Normally around this time of year, associates at New York’s big law firms begin gearing up for the annual ritual by which their employers award them year-end bonuses.
But this is obviously no normal year.
Indeed, with law firms’ major financial industry clients in a parlous state, the firms themselves laying off unprecedented numbers of lawyers and the overall economy in doom-and-gloom mode, the subject of bonuses, which are paid on top of base salaries that start at $160,000 for first-years, is an awkward one.
Recalling that last year Cravath, Swaine & Moore kicked off bonus season at the end of October by saying it would pay both a year-end bonus ranging from $35,000 to $60,000, as well as an earlier “special bonus” ranging from $10,000 to $50,000, the chairman of a rival New York firm said there would be little rush this year.
“I would find it impossible to believe that any firm would want to be out front in paying that first special bonus,” he said.
Those firms that take the lead in announcing bonuses, usually Cravath and Sullivan & Cromwell, effectively set the market for every other major firm, though many apply conditions or performance criteria to winnow the number of associates receiving a full bonus.
The scale of the expense and the almost compulsory nature of the market are widely resented by partners. But they also realize bonuses play a huge role in associate morale, recruitment and retention. Most managing partners who spoke to the Law Journal about bonuses cited potential problems with associates in requesting anonymity. But this year they all also mentioned another interest group keeping a watchful eye on bonuses: clients.
“All of the firms that do a lot of work in the financial sector are being inundated with demands for discounts,” said the managing partner of one Lower Manhattan stalwart. “The general counsel of a major financial institution, when he or she reads about these bonuses, is not going to think well of them.”
Another firm leader agreed.
“I would not want to go into a fee negotiation with a major client having just announced a big bonus,” he said.
Even firms like Davis Polk & Wardwell and Sullivan & Cromwell that have been at the center of activity in the financial crisis have had more high-profile than high-value work of late, he noted.
The subject of bonuses appears to have been the subject of some conversation at the August gathering of managing partners hosted by the Citigroup Private Bank. One firm head said his impression from that meeting was there would probably be no special bonus this year but that normal year-end bonuses would be paid in amounts unchanged from last year.
Of course, firms that feel associate pay has gotten out of control could seize upon the economic downturn to try to eliminate bonuses altogether.
Year-end bonuses were not commonly a part of associate compensation until the dot-com boom of the late 1990s – coinciding with a wave of national expansion by heretofore regional firms – created massive retention problems for busy firms.

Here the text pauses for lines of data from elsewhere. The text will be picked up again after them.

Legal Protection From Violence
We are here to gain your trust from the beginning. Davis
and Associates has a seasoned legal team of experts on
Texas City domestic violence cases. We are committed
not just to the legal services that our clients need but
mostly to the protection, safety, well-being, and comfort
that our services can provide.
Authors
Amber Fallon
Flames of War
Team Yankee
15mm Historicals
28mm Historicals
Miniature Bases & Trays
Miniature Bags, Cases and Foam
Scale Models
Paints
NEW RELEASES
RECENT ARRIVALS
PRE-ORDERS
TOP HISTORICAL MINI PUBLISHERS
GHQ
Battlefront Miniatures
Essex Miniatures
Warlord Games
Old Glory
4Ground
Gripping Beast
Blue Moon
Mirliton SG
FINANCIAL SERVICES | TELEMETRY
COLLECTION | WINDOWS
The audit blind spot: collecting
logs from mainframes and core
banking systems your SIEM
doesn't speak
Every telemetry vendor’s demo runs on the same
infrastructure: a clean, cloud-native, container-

When the dot-com boom ended in 2001, there was an expectation by some firms, notably Davis Polk, that the “boom-year” bonus would also die. But then an announcement by Cravath got the ball rolling again.
Though lower until recently than during the tech bubble, bonuses have become an entrenched expectation for a full generation of associates. For that reason, several managing partners said they did not expect a renewed effort to kill the bonus this year.
Of course, much will depend on what Cravath and Sullivan & Cromwell do. H. Rodgin Cohen, chairman of Sullivan & Cromwell, said the firm has not yet discussed the issue. Cravath did not respond to a request for comment.
“Oddly, we would be followers, but I’m against slashing bonuses,” said one New York firm chairman. “This economy is bad, no question, but it’s not catastrophic for us. It’s not a basis to cut associates’ pay, which is what getting rid of the bonus would amount to.”
Decrease in Value
A number of firms have in the past regarded paying higher bonuses or salaries as a way to differentiate themselves in the marketplace, and past bonus seasons have seen firms attempt to one-up each other with incremental increases. But the swiftness with which competing firms typically match raises means the benefits of moving associate compensation benchmarks forward are usually fleeting.
“It doesn’t make a particle of sense,” the Lower Manhattan managing partner said of firms’ efforts to differentiate themselves through higher pay. He said firms that tried to do so this year would invite opprobrium from clients while gaining little reputational boost.
But Ralph Baxter, chairman of Orrick, Herrington & Sutcliffe, which announced last week it was laying off 40 associates and counsels, said the current economy would force many firms to rethink associate compensation, including whether they would go on matching the top New York firms.
Orrick already set its bonus structure earlier in the year, with maximum levels the same as last year, but Mr. Baxter said performance factors, including billable hours, will reduce the number of associates at the firm receiving a bonus this year.
Going forward, he said the current system was clearly “not sustainable” because it depends on being able to charge clients and work associates more and more. Firms’ inability to do so in the crisis economy they will face next year will force them to make major changes, he predicted.
“The market was set up assuming that every associate coming out of law school wanted to work 3,000 hours a year so he could make partner and work 3,000 hours a year for the next 20 years,” said Mr. Baxter. “Clearly, that’s not reality.”